- **WHAT THE TASK ASKS**
Without the pictures, give the records again exactly as they appear.

- **GIVEN DATA**
= = = =

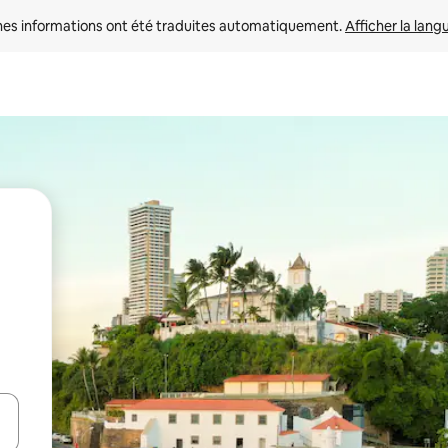
nes informations ont été traduites automatiquement. 
Afficher la lang
hes vers le haut et vers le bas pour les parcourir ou en appuyant et en fai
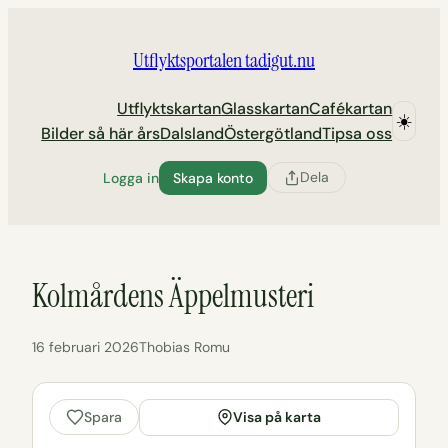
Hoppa
till
Utflyktsportalen tadigut.nu
innehåll
Utflyktskartan
Glasskartan
Cafékartan
☀️
Bilder så här års
Dalsland
Östergötland
Tipsa oss
Dela
Logga in
Skapa konto
Kolmårdens Äppelmusteri
16 februari 2026
Thobias Romu
Visa på karta
Spara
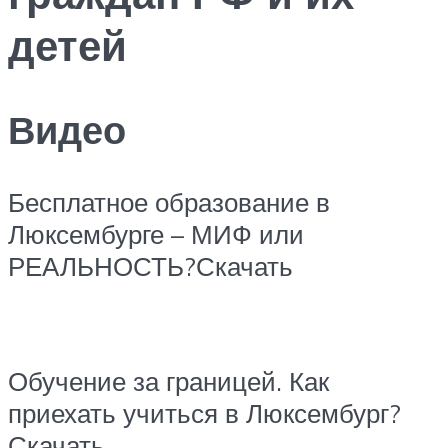
детей
Видео
Бесплатное образование в
Люксембурге – МИФ или
РЕАЛЬНОСТЬ?Скачать
Обучение за границей. Как
приехать учиться в Люксембург?
Скачать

= = = =

- **EXERCISE ANSWER**
nes informations ont été traduites automatiquement. 
Afficher la lang
hes vers le haut et vers le bas pour les parcourir ou en appuyant et en fai
Hoppa
till
Utflyktsportalen tadigut.nu
innehåll
Utflyktskartan
Glasskartan
Cafékartan
☀️
Bilder så här års
Dalsland
Östergötland
Tipsa oss
Dela
Logga in
Skapa konto
Kolmårdens Äppelmusteri
16 februari 2026
Thobias Romu
Visa på karta
Spara
детей
Видео
Бесплатное образование в
Люксембурге – МИФ или
РЕАЛЬНОСТЬ?Скачать
Обучение за границей. Как
приехать учиться в Люксембург?
Скачать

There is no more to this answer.